== Exercise inputs ==
○ ○ ○

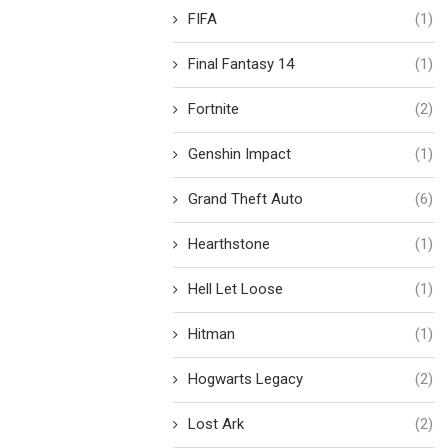
FIFA
(1)
Final Fantasy 14
(1)
Fortnite
(2)
Genshin Impact
(1)
Grand Theft Auto
(6)
Hearthstone
(1)
Hell Let Loose
(1)
Hitman
(1)
Hogwarts Legacy
(2)
Lost Ark
(2)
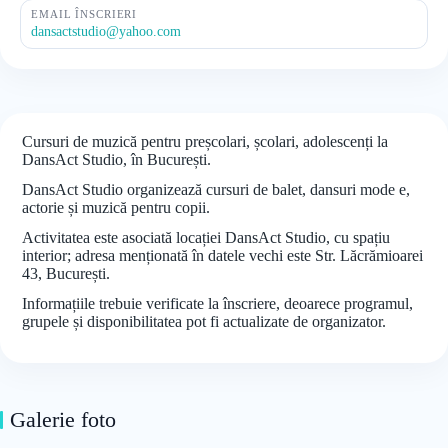
EMAIL ÎNSCRIERI
dansactstudio@yahoo.com
Cursuri de muzică pentru preșcolari, școlari, adolescenți la
DansAct Studio, în București.
DansAct Studio organizează cursuri de balet, dansuri mode e,
actorie și muzică pentru copii.
Activitatea este asociată locației DansAct Studio, cu spațiu
interior; adresa menționată în datele vechi este Str. Lăcrămioarei
43, București.
Informațiile trebuie verificate la înscriere, deoarece programul,
grupele și disponibilitatea pot fi actualizate de organizator.
Galerie foto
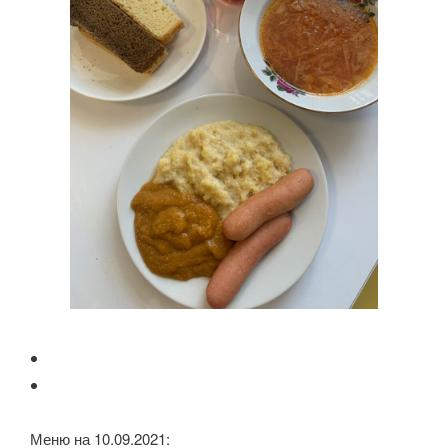
Меню на 10.09.2021:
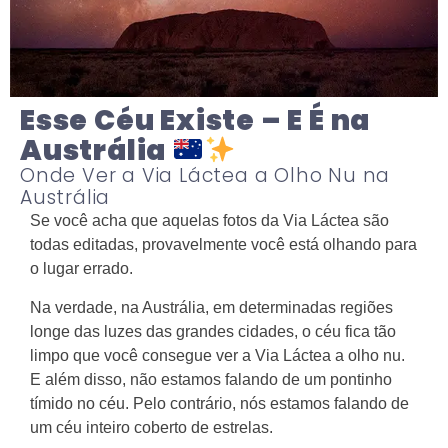
Esse Céu Existe – E É na
Austrália
Onde Ver a Via Láctea a Olho Nu na
Austrália
Se você acha que aquelas fotos da Via Láctea são
todas editadas, provavelmente você está olhando para
o lugar errado.
Na verdade, na Austrália, em determinadas regiões
longe das luzes das grandes cidades, o céu fica tão
limpo que você consegue ver a Via Láctea a olho nu.
E além disso, não estamos falando de um pontinho
tímido no céu. Pelo contrário, nós estamos falando de
um céu inteiro coberto de estrelas.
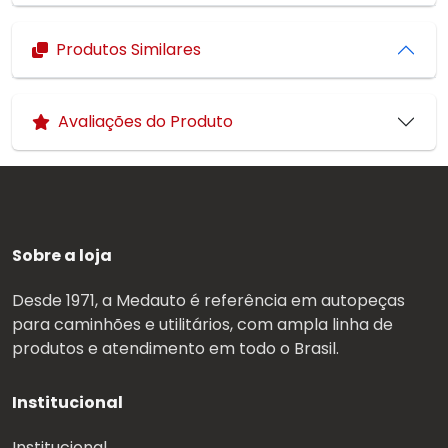
Produtos Similares
Avaliações do Produto
Sobre a loja
Desde 1971, a Medauto é referência em autopeças
para caminhões e utilitários, com ampla linha de
produtos e atendimento em todo o Brasil.
Institucional
Institucional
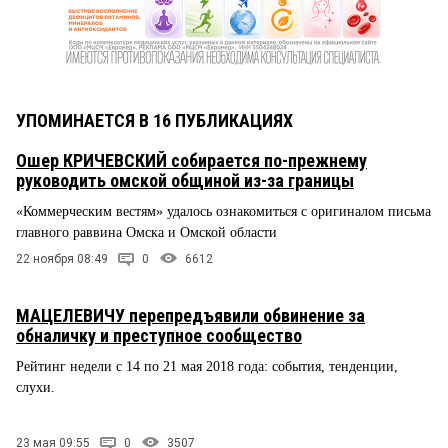
УПОМИНАЕТСЯ В 16 ПУБЛИКАЦИЯХ
Ошер КРИЧЕВСКИЙ собирается по-прежнему
руководить омской общиной из-за границы
«Коммерческим вестям» удалось ознакомиться с оригиналом письма
главного раввина Омска и Омской области
22 ноября 08:49
0
6612
МАЦЕЛЕВИЧУ перепредъявили обвинение за
обналичку и преступное сообщество
Рейтинг недели с 14 по 21 мая 2018 года: события, тенденции,
слухи.
23 мая 09:55
0
3507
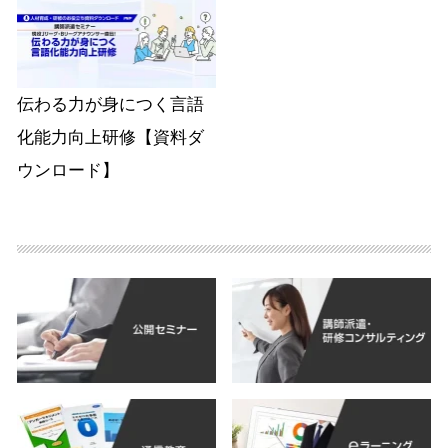
伝わる力が身につく言語
化能力向上研修【資料ダ
ウンロード】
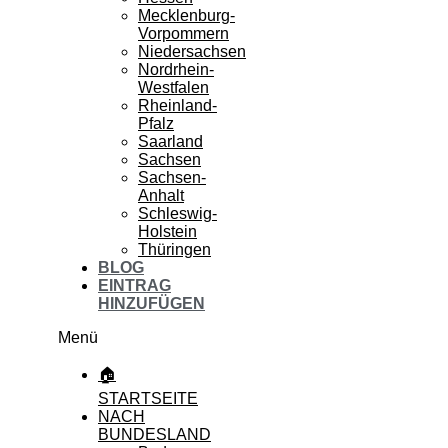
Mecklenburg-
Vorpommern
Niedersachsen
Nordrhein-
Westfalen
Rheinland-
Pfalz
Saarland
Sachsen
Sachsen-
Anhalt
Schleswig-
Holstein
Thüringen
BLOG
EINTRAG
HINZUFÜGEN
Menü
🏠
STARTSEITE
NACH
BUNDESLAND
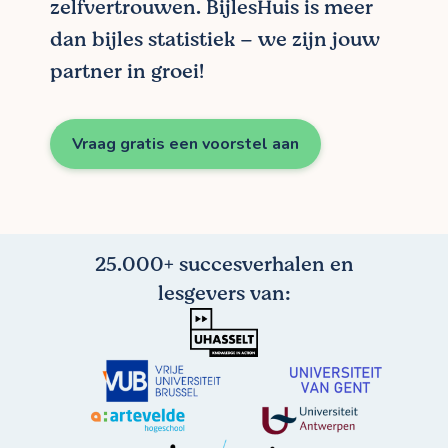
zelfvertrouwen. BijlesHuis is meer
dan bijles statistiek – we zijn jouw
partner in groei!
Vraag gratis een voorstel aan
25.000+ succesverhalen en
lesgevers van:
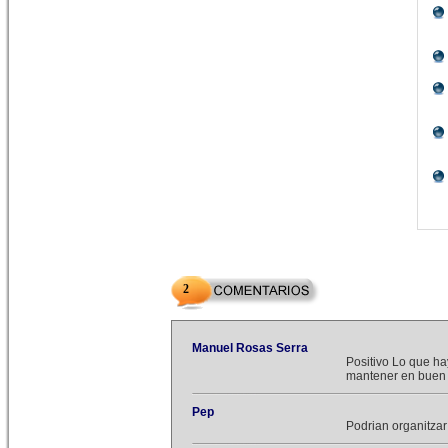
2
Manuel Rosas Serra
Positivo Lo que ha
mantener en buen 
Pep
Podrian organitzar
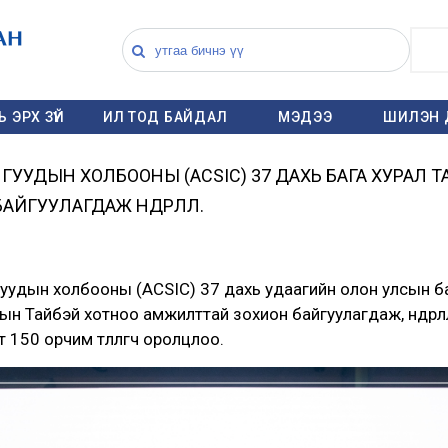
 ЭРХ ЗҮЙ
ИЛ ТОД БАЙДАЛ
МЭДЭЭ
ШИЛЭН 
УУДЫН ХОЛБООНЫ (ACSIC) 37 ДАХЬ БАГА ХУРАЛ 
ГУУЛАГДАЖ ӨНДӨРЛӨЛӨӨ.
ын холбооны (ACSIC) 37 дахь удаагийн олон улсын ба
н Тайбэй хотноо амжилттай зохион байгуулагдаж, өндөрлөл
150 орчим төлөөлөгч оролцлоо.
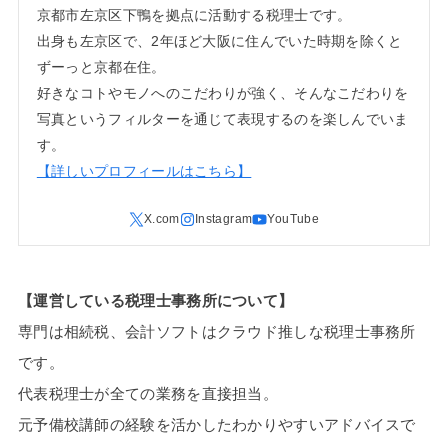
京都市左京区下鴨を拠点に活動する税理士です。
出身も左京区で、2年ほど大阪に住んでいた時期を除くと
ずーっと京都在住。
好きなコトやモノへのこだわりが強く、そんなこだわりを
写真というフィルターを通じて表現するのを楽しんでいま
す。
【詳しいプロフィールはこちら】
【運営している税理士事務所について】
専門は相続税、会計ソフトはクラウド推しな税理士事務所
です。
代表税理士が全ての業務を直接担当。
元予備校講師の経験を活かしたわかりやすいアドバイスで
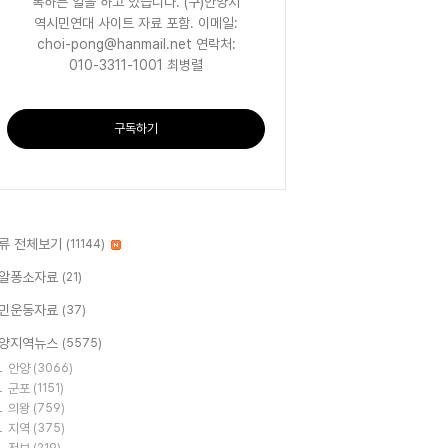
록하는 일을 하고 있습니다. (구)안양지
역시민연대 사이트 자료 포함. 이메일:
choi-pong@hanmail.net 연락처:
010-3311-1001 최병렬
구독하기
류 전체보기
(11144)
알퐁소자료
(21)
민운동자료
(37)
양지역뉴스
(5575)
안양
(3066)
군포
(1151)
의왕
(759)
지역
(375)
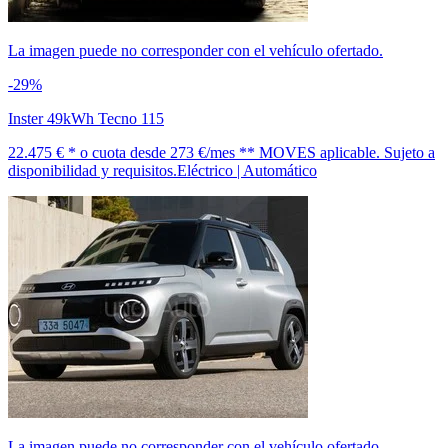
La imagen puede no corresponder con el vehículo ofertado.
-29%
Inster 49kWh Tecno 115
22.475 € *
o cuota desde
273 €/mes *
* MOVES aplicable. Sujeto a
disponibilidad y requisitos.
Eléctrico | Automático
La imagen puede no corresponder con el vehículo ofertado.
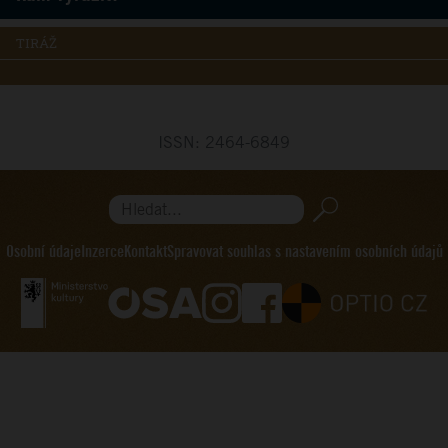
TIRÁŽ
ISSN: 2464-6849
Hledat...
Osobní údaje
Inzerce
Kontakt
Spravovat souhlas s nastavením osobních údajů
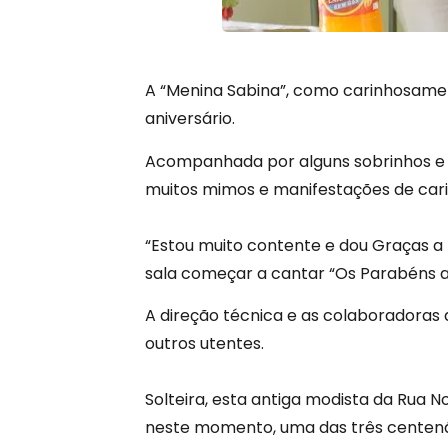
A “Menina Sabina”, como carinhosamen
aniversário.
Acompanhada por alguns sobrinhos e pe
muitos mimos e manifestações de carinh
“Estou muito contente e dou Graças a 
sala começar a cantar “Os Parabéns a
A direção técnica e as colaboradoras 
outros utentes.
Solteira, esta antiga modista da Rua N
neste momento, uma das três centenári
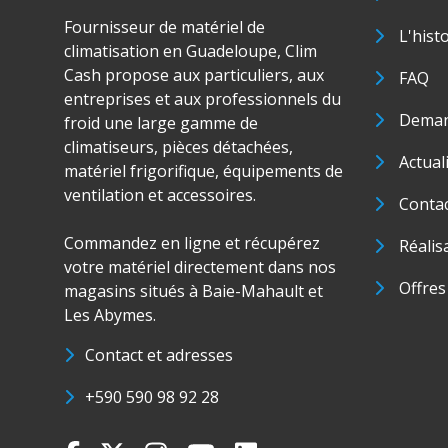
Fournisseur de matériel de
L'hist
climatisation en Guadeloupe, Clim
Cash propose aux particuliers, aux
FAQ
entreprises et aux professionnels du
Deman
froid une large gamme de
climatiseurs, pièces détachées,
Actual
matériel frigorifique, équipements de
ventilation et accessoires.
Conta
Commandez en ligne et récupérez
Réalis
votre matériel directement dans nos
Offres
magasins situés à Baie-Mahault et
Les Abymes.
Contact et adresses
+590 590 98 92 28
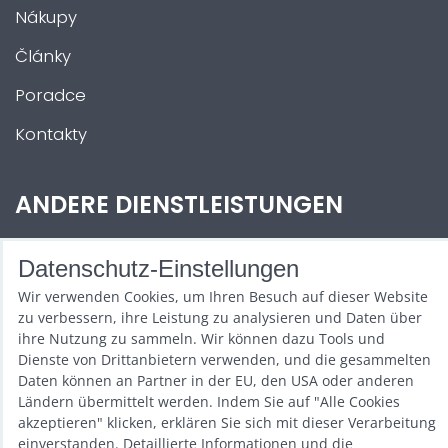
Nákupy
Články
Poradce
Kontakty
ANDERE DIENSTLEISTUNGEN
Zábava na Vaši akci
Datenschutz-Einstellungen
Půjčovna
Wir verwenden Cookies, um Ihren Besuch auf dieser Website
zu verbessern, ihre Leistung zu analysieren und Daten über
Promotéři
ihre Nutzung zu sammeln. Wir können dazu Tools und
Dienste von Drittanbietern verwenden, und die gesammelten
Kurzy a setkání
Daten können an Partner in der EU, den USA oder anderen
Ländern übermittelt werden. Indem Sie auf "Alle Cookies
Velkoobchod
akzeptieren" klicken, erklären Sie sich mit dieser Verarbeitung
einverstanden. Detaillierte Informationen und die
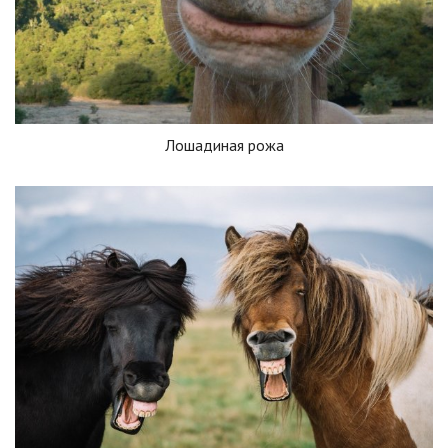
Лошадиная рожа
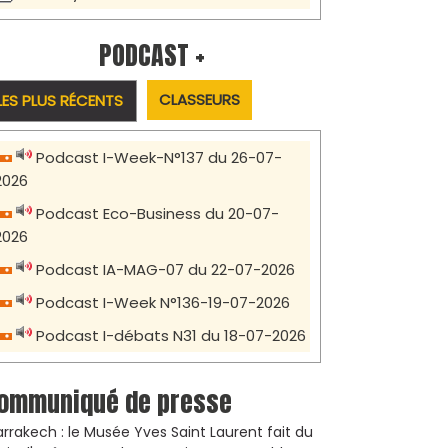
PODCAST +
CLASSEURS
LES PLUS RÉCENTS
Podcast I-Week-N°137 du 26-07-
2026
Podcast Eco-Business du 20-07-
2026
Podcast IA-MAG-07 du 22-07-2026
Podcast I-Week N°136-19-07-2026
Podcast I-débats N31 du 18-07-2026
ommuniqué de presse
rrakech : le Musée Yves Saint Laurent fait du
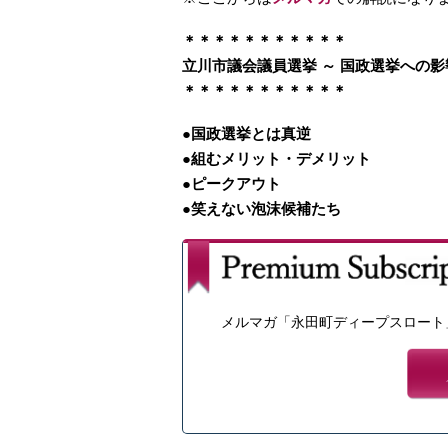
＊＊＊＊＊＊＊＊＊＊＊
立川市議会議員選挙 ～ 国政選挙への影
＊＊＊＊＊＊＊＊＊＊＊
●国政選挙とは真逆
●組むメリット・デメリット
●ピークアウト
●笑えない泡沫候補たち
メルマガ「永田町ディープスロート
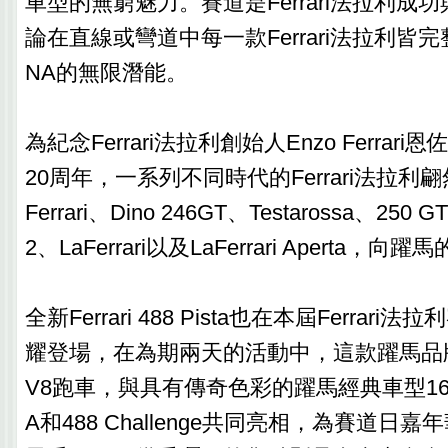
車型的無窮魅力。賽道是Ferrari法拉利成
論在直線或彎道中每一款Ferrari法拉利皆
NA的無限潛能。
為紀念Ferrari法拉利創始人Enzo Ferrar
20周年，一系列不同時代的Ferrari法拉利翩
Ferrari、Dino 246GT、Testarossa、250 G
2、LaFerrari以及LaFerrari Aperta
全新Ferrari 488 Pista也在本屆Ferrar
耀登場，在為期兩天的活動中，這款躍馬品
V8跑車，與具有傳奇色彩的躍馬經典車型16 M、4
A和488 Challenge共同亮相，為賽道日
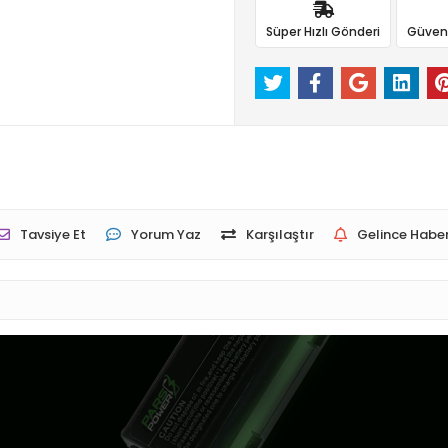
Süper Hızlı Gönderi
Güvenli
Tavsiye Et
Yorum Yaz
Karşılaştır
Gelince Haber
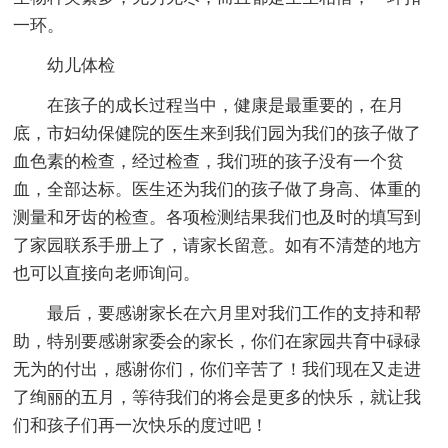
一环。
幼儿体检
在孩子的成长过程当中，健康是最重要的，在月
底，市妇幼保健院的医生来到我们园为我们的孩子做了
血色素的检查，经过检查，我们班的孩子没有一个贫
血，全部达标。医生还为我们的孩子做了身高、体重的
测量和牙齿的检查。各项检测结果我们也及时的填写到
了家园联系手册上了，请家长留意。如有不清楚的地方
也可以直接向老师询问。
最后，要感谢家长在六月里对我们工作的支持和帮
助，特别要感谢家委会的家长，你们在家园共育中碌碌
无为的付出，感谢你们，你们辛苦了！我们现在又走进
了绚丽的五月，等待我们的将会是更多的快乐，就让我
们和孩子们再一次快乐的度过吧！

○ ○ ○

== Requirement ==
From the line holding "Se você acha" to the line holding "УПОМИНАЕТСЯ В 16 ПУБЛИКАЦИЯХ", both included, retype the entries above exactly and drop the pictures.

== Task output ==
Se você acha que aquelas fotos da Via Láctea são
todas editadas, provavelmente você está olhando para
o lugar errado.
Na verdade, na Austrália, em determinadas regiões
longe das luzes das grandes cidades, o céu fica tão
limpo que você consegue ver a Via Láctea a olho nu.
E além disso, não estamos falando de um pontinho
tímido no céu. Pelo contrário, nós estamos falando de
um céu inteiro coberto de estrelas.
Produtos Similares
Avaliações do Produto
Sobre a loja
Desde 1971, a Medauto é referência em autopeças
para caminhões e utilitários, com ampla linha de
produtos e atendimento em todo o Brasil.
Institucional
Institucional
УПОМИНАЕТСЯ В 16 ПУБЛИКАЦИЯХ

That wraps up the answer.